RDD (Resilient Distributed Dataset) is a fundamental building block of PySpark which is fault-tolerant, immutable distributed collections of objects.
Immutable meaning once you create an RDD you cannot change it. Each record in RDD is divided into logical partitions, which can be computed
on different nodes of the cluster.

In other words, RDDs are a collection of objects similar to list in Python, with the difference being RDD is computed on several processes scattered 
across multiple physical servers also called nodes in a cluster while a Python collection lives and process in just one process.

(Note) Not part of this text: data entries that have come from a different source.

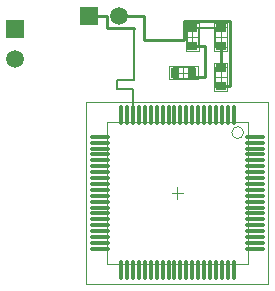
<source format=gtl>
G04 Layer_Physical_Order=1*
G04 Layer_Color=255*
%FSLAX25Y25*%
%MOIN*%
G70*
G01*
G75*
%ADD10R,0.03543X0.02756*%
%ADD11O,0.06890X0.01181*%
%ADD12O,0.01181X0.06890*%
%ADD13R,0.03150X0.03543*%
%ADD14C,0.01000*%
%ADD15C,0.00800*%
%ADD16C,0.00394*%
%ADD17C,0.00197*%
%ADD18C,0.05906*%
%ADD19R,0.05906X0.05906*%
%ADD20R,0.05906X0.05906*%
D10*
X174500Y124406D02*
D03*
Y118500D02*
D03*
X184000Y118500D02*
D03*
Y124406D02*
D03*
X184000Y110906D02*
D03*
Y105000D02*
D03*
D11*
X195386Y88154D02*
D03*
Y86185D02*
D03*
Y84217D02*
D03*
Y82248D02*
D03*
Y80280D02*
D03*
Y78311D02*
D03*
Y76343D02*
D03*
Y74374D02*
D03*
Y72406D02*
D03*
Y70437D02*
D03*
Y68469D02*
D03*
Y66500D02*
D03*
Y64531D02*
D03*
Y62563D02*
D03*
Y60594D02*
D03*
Y58626D02*
D03*
Y56657D02*
D03*
Y54689D02*
D03*
Y52720D02*
D03*
Y50752D02*
D03*
X143614D02*
D03*
Y52720D02*
D03*
Y54689D02*
D03*
Y56657D02*
D03*
Y58626D02*
D03*
Y60594D02*
D03*
Y62563D02*
D03*
Y64531D02*
D03*
Y66500D02*
D03*
Y68469D02*
D03*
Y70437D02*
D03*
Y72406D02*
D03*
Y74374D02*
D03*
Y76343D02*
D03*
Y78311D02*
D03*
Y80280D02*
D03*
Y82248D02*
D03*
Y84217D02*
D03*
Y86185D02*
D03*
Y88154D02*
D03*
D12*
X188201Y43567D02*
D03*
X186232D02*
D03*
X184264D02*
D03*
X182295D02*
D03*
X180327D02*
D03*
X178358D02*
D03*
X176390D02*
D03*
X174421D02*
D03*
X172453D02*
D03*
X170484D02*
D03*
X168516D02*
D03*
X166547D02*
D03*
X164579D02*
D03*
X162610D02*
D03*
X160642D02*
D03*
X158673D02*
D03*
X156705D02*
D03*
X154736D02*
D03*
X152768D02*
D03*
X150799D02*
D03*
Y95339D02*
D03*
X152768D02*
D03*
X154736D02*
D03*
X156705D02*
D03*
X158673D02*
D03*
X160642D02*
D03*
X162610D02*
D03*
X164579D02*
D03*
X166547D02*
D03*
X168516D02*
D03*
X170484D02*
D03*
X172453D02*
D03*
X174421D02*
D03*
X176390D02*
D03*
X178358D02*
D03*
X180327D02*
D03*
X182295D02*
D03*
X184264D02*
D03*
X186232D02*
D03*
X188201D02*
D03*
D13*
X174256Y109453D02*
D03*
X168744D02*
D03*
D14*
X150000Y128500D02*
X158500D01*
Y120500D02*
Y128500D01*
Y120500D02*
X171581D01*
Y126883D01*
X186872D01*
Y105000D02*
Y126883D01*
X184000Y105000D02*
X186872D01*
X174256Y107900D02*
X178531D01*
X174256D02*
Y109453D01*
X174500Y118500D02*
X178531D01*
Y107900D02*
Y118500D01*
X184000Y118500D02*
X184000D01*
X184000Y110906D02*
Y118500D01*
X145947Y124447D02*
X155000D01*
Y124000D02*
Y124447D01*
X145947D02*
Y128500D01*
X140000D02*
X145947D01*
D15*
X174500Y124406D02*
X184000D01*
Y124406D02*
Y124406D01*
X154736Y95339D02*
Y104000D01*
X149500D02*
X154736D01*
X149500D02*
Y107000D01*
X155000D01*
Y124000D01*
D16*
X191547Y89531D02*
G03*
X191547Y89531I-1969J0D01*
G01*
X176370Y118106D02*
Y124799D01*
X172630Y118106D02*
Y124799D01*
X176370D01*
X172630Y118106D02*
X176370D01*
X145878Y45831D02*
Y93075D01*
X193122Y45831D02*
Y93075D01*
X145878Y45831D02*
X193122D01*
X145878Y93075D02*
X193122D01*
X168055Y107583D02*
X174945D01*
X168055Y111323D02*
X174945D01*
Y107583D02*
Y111323D01*
X168055Y107583D02*
Y111323D01*
X182130Y118106D02*
Y124799D01*
X185870Y118106D02*
Y124799D01*
X182130Y118106D02*
X185870D01*
X182130Y124799D02*
X185870D01*
X185870Y104606D02*
Y111299D01*
X182130Y104606D02*
Y111299D01*
X185870D01*
X182130Y104606D02*
X185870D01*
X172630Y121453D02*
X176370D01*
X174500Y119583D02*
Y123323D01*
X176665Y116728D02*
Y126177D01*
X172335Y116728D02*
Y126177D01*
X176665D01*
X172335Y116728D02*
X176665D01*
X167532Y69453D02*
X171469D01*
X169500Y67484D02*
Y71421D01*
X171500Y107583D02*
Y111323D01*
X169630Y109453D02*
X173370D01*
X166776Y107287D02*
X176225D01*
X166776Y111618D02*
X176225D01*
Y107287D02*
Y111618D01*
X166776Y107287D02*
Y111618D01*
X182130Y121453D02*
X185870D01*
X184000Y119583D02*
Y123323D01*
X181835Y116728D02*
Y126177D01*
X186165Y116728D02*
Y126177D01*
X181835Y116728D02*
X186165D01*
X181835Y126177D02*
X186165D01*
X182130Y107953D02*
X185870D01*
X184000Y106083D02*
Y109823D01*
X186165Y103228D02*
Y112677D01*
X181835Y103228D02*
Y112677D01*
X186165D01*
X181835Y103228D02*
X186165D01*
D17*
X139185Y39138D02*
Y99768D01*
X199815Y39138D02*
Y99768D01*
X139185Y39138D02*
X199815D01*
X139185Y99768D02*
X199815D01*
D18*
X115500Y114000D02*
D03*
X150000Y128500D02*
D03*
D19*
X115500Y124000D02*
D03*
D20*
X140000Y128500D02*
D03*
M02*

</source>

Additionally, RDDs provide data abstraction of partitioning and distribution of the data designed to run computations in parallel on several nodes,
while doing transformations on RDD we don't have to worry about the parallelism as PySpark by default provides.

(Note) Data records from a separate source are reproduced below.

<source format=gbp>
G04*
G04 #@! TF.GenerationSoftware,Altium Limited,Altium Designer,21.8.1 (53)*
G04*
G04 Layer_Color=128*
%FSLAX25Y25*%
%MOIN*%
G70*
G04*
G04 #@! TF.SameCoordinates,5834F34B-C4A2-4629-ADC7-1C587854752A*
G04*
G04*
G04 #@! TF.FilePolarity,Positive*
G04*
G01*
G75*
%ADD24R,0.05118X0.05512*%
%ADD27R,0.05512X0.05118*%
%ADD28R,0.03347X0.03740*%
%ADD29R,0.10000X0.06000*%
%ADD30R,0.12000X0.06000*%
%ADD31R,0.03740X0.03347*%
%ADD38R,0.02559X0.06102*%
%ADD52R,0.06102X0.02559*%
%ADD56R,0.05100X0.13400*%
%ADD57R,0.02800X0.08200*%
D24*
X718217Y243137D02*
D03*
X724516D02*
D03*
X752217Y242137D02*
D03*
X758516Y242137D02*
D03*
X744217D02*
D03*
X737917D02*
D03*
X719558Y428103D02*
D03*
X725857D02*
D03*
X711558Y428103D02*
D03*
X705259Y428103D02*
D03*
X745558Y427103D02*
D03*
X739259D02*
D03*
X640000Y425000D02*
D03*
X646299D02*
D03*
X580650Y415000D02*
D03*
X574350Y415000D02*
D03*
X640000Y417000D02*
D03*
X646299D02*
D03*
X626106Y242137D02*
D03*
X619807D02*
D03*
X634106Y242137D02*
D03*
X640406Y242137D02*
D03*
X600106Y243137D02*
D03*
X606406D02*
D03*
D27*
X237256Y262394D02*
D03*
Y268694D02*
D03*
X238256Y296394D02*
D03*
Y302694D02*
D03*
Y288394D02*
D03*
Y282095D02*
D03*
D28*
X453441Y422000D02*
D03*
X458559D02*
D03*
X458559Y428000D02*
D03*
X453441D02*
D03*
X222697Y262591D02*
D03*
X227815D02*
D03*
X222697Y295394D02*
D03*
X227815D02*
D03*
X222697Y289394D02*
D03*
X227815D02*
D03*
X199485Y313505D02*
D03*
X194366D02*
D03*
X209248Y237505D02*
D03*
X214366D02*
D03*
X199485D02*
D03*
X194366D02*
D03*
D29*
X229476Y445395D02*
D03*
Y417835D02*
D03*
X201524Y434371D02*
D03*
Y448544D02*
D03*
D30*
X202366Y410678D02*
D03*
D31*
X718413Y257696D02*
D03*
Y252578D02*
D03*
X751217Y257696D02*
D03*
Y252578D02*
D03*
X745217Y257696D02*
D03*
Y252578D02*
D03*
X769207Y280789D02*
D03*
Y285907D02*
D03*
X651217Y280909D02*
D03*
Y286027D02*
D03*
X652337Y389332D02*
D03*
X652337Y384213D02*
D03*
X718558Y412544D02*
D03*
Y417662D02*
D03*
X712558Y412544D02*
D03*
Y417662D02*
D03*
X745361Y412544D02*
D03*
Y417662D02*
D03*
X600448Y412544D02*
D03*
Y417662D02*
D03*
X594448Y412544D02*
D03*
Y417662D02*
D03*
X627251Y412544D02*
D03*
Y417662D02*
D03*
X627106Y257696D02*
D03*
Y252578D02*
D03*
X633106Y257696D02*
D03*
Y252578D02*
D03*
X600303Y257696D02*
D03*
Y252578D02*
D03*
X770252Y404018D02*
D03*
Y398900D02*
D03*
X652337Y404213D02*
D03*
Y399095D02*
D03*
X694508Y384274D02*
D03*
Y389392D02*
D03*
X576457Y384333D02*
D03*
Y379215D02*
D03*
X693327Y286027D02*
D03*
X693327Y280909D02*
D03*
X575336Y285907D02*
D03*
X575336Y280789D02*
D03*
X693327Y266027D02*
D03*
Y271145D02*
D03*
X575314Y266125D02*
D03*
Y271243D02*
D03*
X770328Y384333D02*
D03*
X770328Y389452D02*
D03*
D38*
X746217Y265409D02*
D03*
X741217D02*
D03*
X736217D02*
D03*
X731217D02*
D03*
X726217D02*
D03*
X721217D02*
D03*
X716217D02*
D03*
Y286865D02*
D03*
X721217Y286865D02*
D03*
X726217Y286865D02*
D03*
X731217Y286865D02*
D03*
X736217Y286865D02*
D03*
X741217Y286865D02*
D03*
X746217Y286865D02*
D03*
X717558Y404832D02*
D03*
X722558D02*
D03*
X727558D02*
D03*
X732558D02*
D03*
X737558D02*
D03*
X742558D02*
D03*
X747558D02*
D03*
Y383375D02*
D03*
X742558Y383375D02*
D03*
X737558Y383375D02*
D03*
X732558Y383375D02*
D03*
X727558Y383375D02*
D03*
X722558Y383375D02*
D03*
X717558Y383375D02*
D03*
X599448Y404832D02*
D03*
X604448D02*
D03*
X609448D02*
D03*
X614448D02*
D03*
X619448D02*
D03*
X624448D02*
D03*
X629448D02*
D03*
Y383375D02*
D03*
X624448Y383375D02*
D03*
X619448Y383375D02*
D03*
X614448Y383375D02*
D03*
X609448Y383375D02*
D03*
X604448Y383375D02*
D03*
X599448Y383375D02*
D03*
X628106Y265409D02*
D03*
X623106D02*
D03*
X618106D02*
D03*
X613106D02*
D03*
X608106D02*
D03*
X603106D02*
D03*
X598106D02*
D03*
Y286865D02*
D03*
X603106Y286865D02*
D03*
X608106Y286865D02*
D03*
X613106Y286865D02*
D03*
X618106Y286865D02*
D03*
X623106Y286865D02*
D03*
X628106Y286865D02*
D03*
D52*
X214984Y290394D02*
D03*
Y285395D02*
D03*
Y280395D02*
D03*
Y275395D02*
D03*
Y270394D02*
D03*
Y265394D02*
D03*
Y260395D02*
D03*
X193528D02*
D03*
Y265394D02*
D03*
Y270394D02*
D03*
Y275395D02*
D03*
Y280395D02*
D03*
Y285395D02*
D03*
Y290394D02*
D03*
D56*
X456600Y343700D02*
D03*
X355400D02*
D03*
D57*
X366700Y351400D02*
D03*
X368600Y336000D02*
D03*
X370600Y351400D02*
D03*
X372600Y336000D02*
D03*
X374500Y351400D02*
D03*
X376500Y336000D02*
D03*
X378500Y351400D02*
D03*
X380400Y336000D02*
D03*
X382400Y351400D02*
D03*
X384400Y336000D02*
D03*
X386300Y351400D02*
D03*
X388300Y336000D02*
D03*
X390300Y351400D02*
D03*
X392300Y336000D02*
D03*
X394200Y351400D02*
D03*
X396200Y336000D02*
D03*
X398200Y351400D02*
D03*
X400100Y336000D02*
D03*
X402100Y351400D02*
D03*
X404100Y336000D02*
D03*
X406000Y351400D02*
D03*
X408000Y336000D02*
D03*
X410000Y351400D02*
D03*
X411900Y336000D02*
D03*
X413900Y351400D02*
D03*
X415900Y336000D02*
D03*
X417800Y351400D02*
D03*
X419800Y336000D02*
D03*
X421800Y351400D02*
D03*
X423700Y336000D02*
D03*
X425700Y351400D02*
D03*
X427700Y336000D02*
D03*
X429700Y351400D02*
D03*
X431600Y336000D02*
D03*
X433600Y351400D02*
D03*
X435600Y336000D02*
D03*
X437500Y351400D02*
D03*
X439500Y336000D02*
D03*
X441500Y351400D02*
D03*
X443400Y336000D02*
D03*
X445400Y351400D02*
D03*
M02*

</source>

This PySpark RDD tutorial describes the basic operations available on RDDs, such as `map()` , `filter()` , and `persist()` and many more. In addition, 
this tutorial also explains Pair RDD functions that operate on RDDs of key-value pairs such as `groupByKey()` and `join()` etc.

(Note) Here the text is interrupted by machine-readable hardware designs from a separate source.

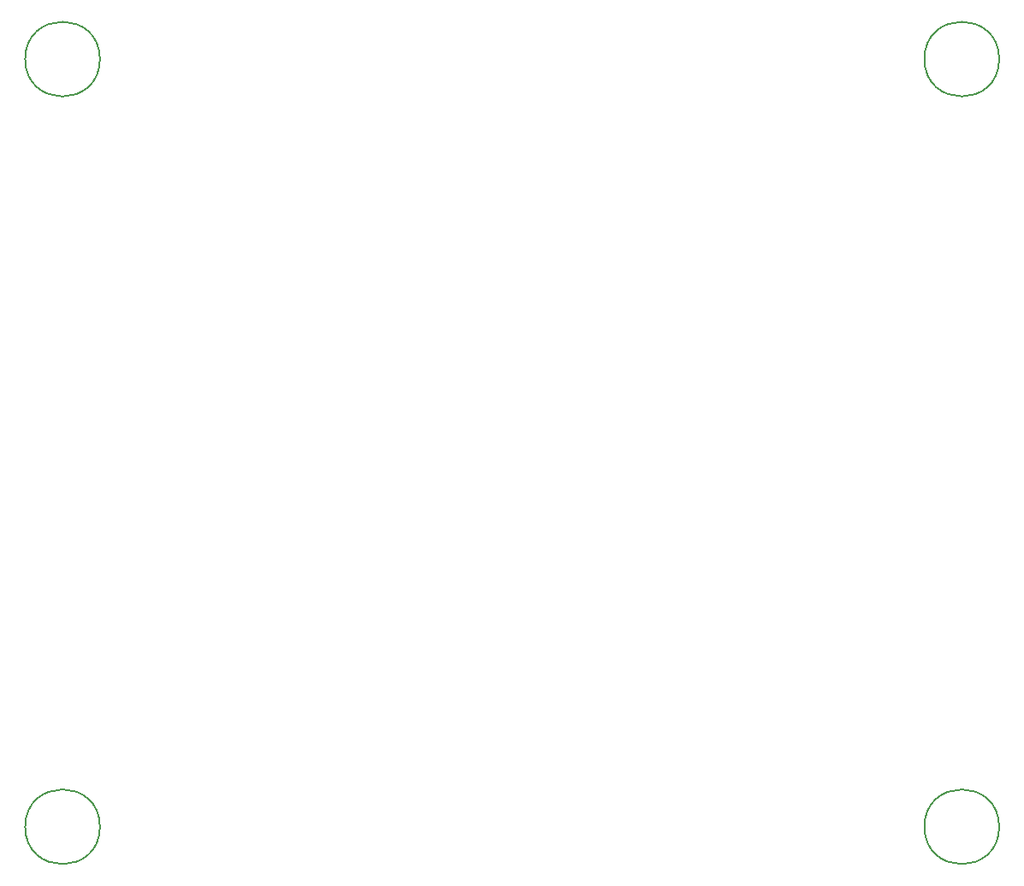
<source format=gbr>
%TF.GenerationSoftware,KiCad,Pcbnew,(6.0.7)*%
%TF.CreationDate,2022-09-14T00:34:43-04:00*%
%TF.ProjectId,Pi_Zero_24_Diff,50695f5a-6572-46f5-9f32-345f44696666,v1*%
%TF.SameCoordinates,Original*%
%TF.FileFunction,Other,Comment*%
%FSLAX46Y46*%
G04 Gerber Fmt 4.6, Leading zero omitted, Abs format (unit mm)*
G04 Created by KiCad (PCBNEW (6.0.7)) date 2022-09-14 00:34:43*
%MOMM*%
%LPD*%
G01*
G04 APERTURE LIST*
%ADD10C,0.150000*%
G04 APERTURE END LIST*
D10*
%TO.C,H3*%
X-1668400Y-11399100D02*
G75*
G03*
X-1668400Y-11399100I-3700000J0D01*
G01*
%TO.C,H4*%
X-90668400Y64600900D02*
G75*
G03*
X-90668400Y64600900I-3700000J0D01*
G01*
%TO.C,H5*%
X-1668400Y64600900D02*
G75*
G03*
X-1668400Y64600900I-3700000J0D01*
G01*
%TO.C,H2*%
X-90668400Y-11399100D02*
G75*
G03*
X-90668400Y-11399100I-3700000J0D01*
G01*
%TD*%
M02*

</source>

Note: RDDs can have a name and unique idenitifier (id)

## PySpark RDD Benefits

PySpark is widely adapated for ML due to its advantages compared to traditional Python programming.

## In-Memory Processing

PySpark loaded the data from disk in memory and keeps it in-memory. This is the main difference between PySpark and MapREduce which is I/O intensive.
In between transformations, we can also cache/persist the RDD in memory to reuse the prvious computations.

## Immutability

PySpark RDD's are immutable in nature - once RDD is created you cannot modify it. When we apply transformations on RDD, PySpark creates a new RDD and 
maintains the RDD Lineage.

## Fault Tolerance

PySpark operates on fault-tolerant data stores on HDFS, S3 etc. If any RDD operation fails, it automatically reloads the data from other partitions. 
Also when PySpark applications are running on a cluster, PySpark task failures are automatically recovered for a certain number of times (as per the configuration) and finish the application seamlessly.

## Lazy Evolution

PySpark does not evaluate the RDD transformations as they appear or are encountered by driver. Instead it keeps all transformations as it encounters 
them (in a DAG) and evaluates all transformation when it sees the first RDD action.

## Partitioning

When you create RDD from data, by default PySpark by default partitions the elements in RDD. By default the Spark Engine partitions in a number 
equal to the number of cores available.

## PySpark RDD Limitations 

PySpark RDDs are not much suitable for applications that make updates to the state store such as storage systems for a web application. For these 
applications, it is more efficient to use systems that perform traditional update logging and data checkpointing, such as databases. The goal of RDD is
to provide an efficient programming model for batch analytics and leave these asynchronous applications aside.